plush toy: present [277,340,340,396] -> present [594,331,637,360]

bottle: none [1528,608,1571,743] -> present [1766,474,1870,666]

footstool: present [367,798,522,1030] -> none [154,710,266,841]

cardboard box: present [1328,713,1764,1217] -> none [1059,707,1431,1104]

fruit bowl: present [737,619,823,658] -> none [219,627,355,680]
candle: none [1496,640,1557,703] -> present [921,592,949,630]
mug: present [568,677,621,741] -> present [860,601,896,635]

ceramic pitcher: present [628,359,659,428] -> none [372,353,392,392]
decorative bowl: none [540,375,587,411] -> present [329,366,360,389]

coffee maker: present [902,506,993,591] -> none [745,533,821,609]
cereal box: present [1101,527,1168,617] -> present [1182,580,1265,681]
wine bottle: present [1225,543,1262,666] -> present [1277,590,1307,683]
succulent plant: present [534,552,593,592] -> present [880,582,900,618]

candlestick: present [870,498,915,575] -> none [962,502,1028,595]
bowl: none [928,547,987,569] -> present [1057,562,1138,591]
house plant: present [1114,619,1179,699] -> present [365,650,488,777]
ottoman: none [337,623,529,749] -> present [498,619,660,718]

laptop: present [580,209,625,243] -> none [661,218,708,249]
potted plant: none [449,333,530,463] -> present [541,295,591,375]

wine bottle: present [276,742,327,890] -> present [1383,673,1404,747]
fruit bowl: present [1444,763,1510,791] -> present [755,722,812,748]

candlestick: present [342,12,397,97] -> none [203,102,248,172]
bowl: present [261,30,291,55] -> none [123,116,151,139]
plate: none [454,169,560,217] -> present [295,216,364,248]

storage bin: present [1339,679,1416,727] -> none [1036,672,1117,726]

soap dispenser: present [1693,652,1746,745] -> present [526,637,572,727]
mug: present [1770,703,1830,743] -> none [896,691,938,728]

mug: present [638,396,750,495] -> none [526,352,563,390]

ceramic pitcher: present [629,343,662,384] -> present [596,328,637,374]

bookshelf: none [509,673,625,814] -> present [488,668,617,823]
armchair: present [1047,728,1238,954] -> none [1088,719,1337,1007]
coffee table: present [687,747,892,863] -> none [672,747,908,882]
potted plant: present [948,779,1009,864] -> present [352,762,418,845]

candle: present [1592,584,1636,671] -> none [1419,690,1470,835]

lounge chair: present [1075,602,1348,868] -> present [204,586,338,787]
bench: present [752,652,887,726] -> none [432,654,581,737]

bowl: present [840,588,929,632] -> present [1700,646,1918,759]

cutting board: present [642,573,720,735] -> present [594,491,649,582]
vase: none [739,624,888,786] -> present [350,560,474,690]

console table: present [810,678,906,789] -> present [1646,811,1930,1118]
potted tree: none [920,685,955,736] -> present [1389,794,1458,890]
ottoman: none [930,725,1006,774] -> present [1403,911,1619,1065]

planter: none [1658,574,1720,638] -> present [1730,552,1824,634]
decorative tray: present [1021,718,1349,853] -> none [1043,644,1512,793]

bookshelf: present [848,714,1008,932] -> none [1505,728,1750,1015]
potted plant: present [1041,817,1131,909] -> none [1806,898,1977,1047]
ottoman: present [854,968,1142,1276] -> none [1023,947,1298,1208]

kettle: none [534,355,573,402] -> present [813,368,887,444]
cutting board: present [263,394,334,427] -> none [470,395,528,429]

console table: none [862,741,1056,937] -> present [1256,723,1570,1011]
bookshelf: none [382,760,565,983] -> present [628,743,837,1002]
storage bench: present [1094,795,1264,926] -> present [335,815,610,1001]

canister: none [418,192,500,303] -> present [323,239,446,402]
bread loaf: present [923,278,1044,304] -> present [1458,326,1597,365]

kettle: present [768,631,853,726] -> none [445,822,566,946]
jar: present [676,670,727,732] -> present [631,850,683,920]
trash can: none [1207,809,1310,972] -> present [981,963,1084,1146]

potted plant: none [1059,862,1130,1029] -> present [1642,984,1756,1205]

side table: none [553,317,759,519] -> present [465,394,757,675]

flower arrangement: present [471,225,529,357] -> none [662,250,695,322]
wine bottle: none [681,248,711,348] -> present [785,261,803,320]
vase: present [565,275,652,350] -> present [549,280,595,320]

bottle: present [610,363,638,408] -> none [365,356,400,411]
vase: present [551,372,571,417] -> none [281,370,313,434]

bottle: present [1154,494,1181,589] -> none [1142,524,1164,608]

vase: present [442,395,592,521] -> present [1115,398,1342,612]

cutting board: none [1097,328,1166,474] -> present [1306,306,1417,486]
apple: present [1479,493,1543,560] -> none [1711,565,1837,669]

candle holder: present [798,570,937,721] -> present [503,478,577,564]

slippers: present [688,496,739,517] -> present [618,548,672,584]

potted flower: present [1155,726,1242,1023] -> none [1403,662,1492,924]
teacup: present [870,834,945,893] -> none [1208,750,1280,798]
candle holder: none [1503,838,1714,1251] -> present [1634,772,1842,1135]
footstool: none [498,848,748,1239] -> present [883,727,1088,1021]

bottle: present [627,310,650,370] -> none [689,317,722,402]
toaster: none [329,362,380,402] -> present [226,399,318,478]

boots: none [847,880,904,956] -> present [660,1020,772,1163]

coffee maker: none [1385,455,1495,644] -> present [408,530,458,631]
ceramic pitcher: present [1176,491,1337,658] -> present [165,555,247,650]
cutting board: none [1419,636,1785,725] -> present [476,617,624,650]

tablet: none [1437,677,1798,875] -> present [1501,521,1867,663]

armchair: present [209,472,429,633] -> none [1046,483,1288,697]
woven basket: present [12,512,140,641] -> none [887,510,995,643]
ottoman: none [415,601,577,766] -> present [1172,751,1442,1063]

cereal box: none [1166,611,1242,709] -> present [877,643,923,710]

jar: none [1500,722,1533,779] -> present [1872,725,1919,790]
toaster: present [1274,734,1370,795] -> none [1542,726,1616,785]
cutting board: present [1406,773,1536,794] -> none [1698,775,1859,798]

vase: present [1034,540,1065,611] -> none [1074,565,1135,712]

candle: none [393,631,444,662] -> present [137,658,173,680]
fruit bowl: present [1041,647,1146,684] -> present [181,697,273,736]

·····

TASK DESCRIPTION —
Write out each line of the data above again, exactly as given.

RESULT —
plush toy: present [277,340,340,396] -> present [594,331,637,360]

bottle: none [1528,608,1571,743] -> present [1766,474,1870,666]

footstool: present [367,798,522,1030] -> none [154,710,266,841]

cardboard box: present [1328,713,1764,1217] -> none [1059,707,1431,1104]

fruit bowl: present [737,619,823,658] -> none [219,627,355,680]
candle: none [1496,640,1557,703] -> present [921,592,949,630]
mug: present [568,677,621,741] -> present [860,601,896,635]

ceramic pitcher: present [628,359,659,428] -> none [372,353,392,392]
decorative bowl: none [540,375,587,411] -> present [329,366,360,389]

coffee maker: present [902,506,993,591] -> none [745,533,821,609]
cereal box: present [1101,527,1168,617] -> present [1182,580,1265,681]
wine bottle: present [1225,543,1262,666] -> present [1277,590,1307,683]
succulent plant: present [534,552,593,592] -> present [880,582,900,618]

candlestick: present [870,498,915,575] -> none [962,502,1028,595]
bowl: none [928,547,987,569] -> present [1057,562,1138,591]
house plant: present [1114,619,1179,699] -> present [365,650,488,777]
ottoman: none [337,623,529,749] -> present [498,619,660,718]

laptop: present [580,209,625,243] -> none [661,218,708,249]
potted plant: none [449,333,530,463] -> present [541,295,591,375]

wine bottle: present [276,742,327,890] -> present [1383,673,1404,747]
fruit bowl: present [1444,763,1510,791] -> present [755,722,812,748]

candlestick: present [342,12,397,97] -> none [203,102,248,172]
bowl: present [261,30,291,55] -> none [123,116,151,139]
plate: none [454,169,560,217] -> present [295,216,364,248]

storage bin: present [1339,679,1416,727] -> none [1036,672,1117,726]

soap dispenser: present [1693,652,1746,745] -> present [526,637,572,727]
mug: present [1770,703,1830,743] -> none [896,691,938,728]

mug: present [638,396,750,495] -> none [526,352,563,390]

ceramic pitcher: present [629,343,662,384] -> present [596,328,637,374]

bookshelf: none [509,673,625,814] -> present [488,668,617,823]
armchair: present [1047,728,1238,954] -> none [1088,719,1337,1007]
coffee table: present [687,747,892,863] -> none [672,747,908,882]
potted plant: present [948,779,1009,864] -> present [352,762,418,845]

candle: present [1592,584,1636,671] -> none [1419,690,1470,835]

lounge chair: present [1075,602,1348,868] -> present [204,586,338,787]
bench: present [752,652,887,726] -> none [432,654,581,737]

bowl: present [840,588,929,632] -> present [1700,646,1918,759]

cutting board: present [642,573,720,735] -> present [594,491,649,582]
vase: none [739,624,888,786] -> present [350,560,474,690]

console table: present [810,678,906,789] -> present [1646,811,1930,1118]
potted tree: none [920,685,955,736] -> present [1389,794,1458,890]
ottoman: none [930,725,1006,774] -> present [1403,911,1619,1065]

planter: none [1658,574,1720,638] -> present [1730,552,1824,634]
decorative tray: present [1021,718,1349,853] -> none [1043,644,1512,793]

bookshelf: present [848,714,1008,932] -> none [1505,728,1750,1015]
potted plant: present [1041,817,1131,909] -> none [1806,898,1977,1047]
ottoman: present [854,968,1142,1276] -> none [1023,947,1298,1208]

kettle: none [534,355,573,402] -> present [813,368,887,444]
cutting board: present [263,394,334,427] -> none [470,395,528,429]

console table: none [862,741,1056,937] -> present [1256,723,1570,1011]
bookshelf: none [382,760,565,983] -> present [628,743,837,1002]
storage bench: present [1094,795,1264,926] -> present [335,815,610,1001]

canister: none [418,192,500,303] -> present [323,239,446,402]
bread loaf: present [923,278,1044,304] -> present [1458,326,1597,365]

kettle: present [768,631,853,726] -> none [445,822,566,946]
jar: present [676,670,727,732] -> present [631,850,683,920]
trash can: none [1207,809,1310,972] -> present [981,963,1084,1146]

potted plant: none [1059,862,1130,1029] -> present [1642,984,1756,1205]

side table: none [553,317,759,519] -> present [465,394,757,675]

flower arrangement: present [471,225,529,357] -> none [662,250,695,322]
wine bottle: none [681,248,711,348] -> present [785,261,803,320]
vase: present [565,275,652,350] -> present [549,280,595,320]

bottle: present [610,363,638,408] -> none [365,356,400,411]
vase: present [551,372,571,417] -> none [281,370,313,434]

bottle: present [1154,494,1181,589] -> none [1142,524,1164,608]

vase: present [442,395,592,521] -> present [1115,398,1342,612]

cutting board: none [1097,328,1166,474] -> present [1306,306,1417,486]
apple: present [1479,493,1543,560] -> none [1711,565,1837,669]

candle holder: present [798,570,937,721] -> present [503,478,577,564]

slippers: present [688,496,739,517] -> present [618,548,672,584]

potted flower: present [1155,726,1242,1023] -> none [1403,662,1492,924]
teacup: present [870,834,945,893] -> none [1208,750,1280,798]
candle holder: none [1503,838,1714,1251] -> present [1634,772,1842,1135]
footstool: none [498,848,748,1239] -> present [883,727,1088,1021]

bottle: present [627,310,650,370] -> none [689,317,722,402]
toaster: none [329,362,380,402] -> present [226,399,318,478]

boots: none [847,880,904,956] -> present [660,1020,772,1163]

coffee maker: none [1385,455,1495,644] -> present [408,530,458,631]
ceramic pitcher: present [1176,491,1337,658] -> present [165,555,247,650]
cutting board: none [1419,636,1785,725] -> present [476,617,624,650]

tablet: none [1437,677,1798,875] -> present [1501,521,1867,663]

armchair: present [209,472,429,633] -> none [1046,483,1288,697]
woven basket: present [12,512,140,641] -> none [887,510,995,643]
ottoman: none [415,601,577,766] -> present [1172,751,1442,1063]

cereal box: none [1166,611,1242,709] -> present [877,643,923,710]

jar: none [1500,722,1533,779] -> present [1872,725,1919,790]
toaster: present [1274,734,1370,795] -> none [1542,726,1616,785]
cutting board: present [1406,773,1536,794] -> none [1698,775,1859,798]

vase: present [1034,540,1065,611] -> none [1074,565,1135,712]

candle: none [393,631,444,662] -> present [137,658,173,680]
fruit bowl: present [1041,647,1146,684] -> present [181,697,273,736]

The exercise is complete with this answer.